Autocoding project proposal.

David Masterson dmaster at synopsys.com
Sat Jan 26 22:17:24 EST 2002


>>>>> Timothy Rue writes:

> On 26-Jan-02 19:38:38 David Masterson <dmaster at synopsys.com> wrote:

>> Whoa!  Shades of Emacs...

> There have been over 3000 programming language created in a period
> of around 50 years.
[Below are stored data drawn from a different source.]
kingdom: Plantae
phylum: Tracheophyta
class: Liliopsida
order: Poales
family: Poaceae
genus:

That's alot more than human recorded language in
> all of mans history.

> Certainly by now we have enough to look at and determine what the
> general programming concepts are, as well as knowing such general
> concepts are by far much less in number than languages they are
> expressed in.

> As such, "Whoa@ Shades of...." can be filling in with most any
> programming language.

> But no matter what, you still have to:

> start/stop things

> keep track of where you are in doing things

> Get input

> determine where you are getting input from

> determine where you are sending output to

> do things one step at a time

> look up the meaning of things

> look up the identity of things

> Reduce you look up via constraints



> WHOA! SHADES OF EVERYTHING!!!!!!

WHOA!  Clarity!  He can be clear and concise after all!!!  ;-)

I agree with what you said.  However, there is one issue that you
overlooked.  People *LIKE* the language that they use or they wouldn't
use it.  Even though there is only a limited set of things that people
say or do in a language, each language has a certain "style" that the
people that use it find agreeable.  This applies to both human and
computer languages.  So, yes, all languages going back to time
immemorial probably have ways of expressing most (all?) of the
concepts that you mention above, but languages only die when people
find a replacement that they like (or are forced to like) better.

-- 
David Masterson                dmaster AT synopsys DOT com
Sr. R&D Engineer               Synopsys, Inc.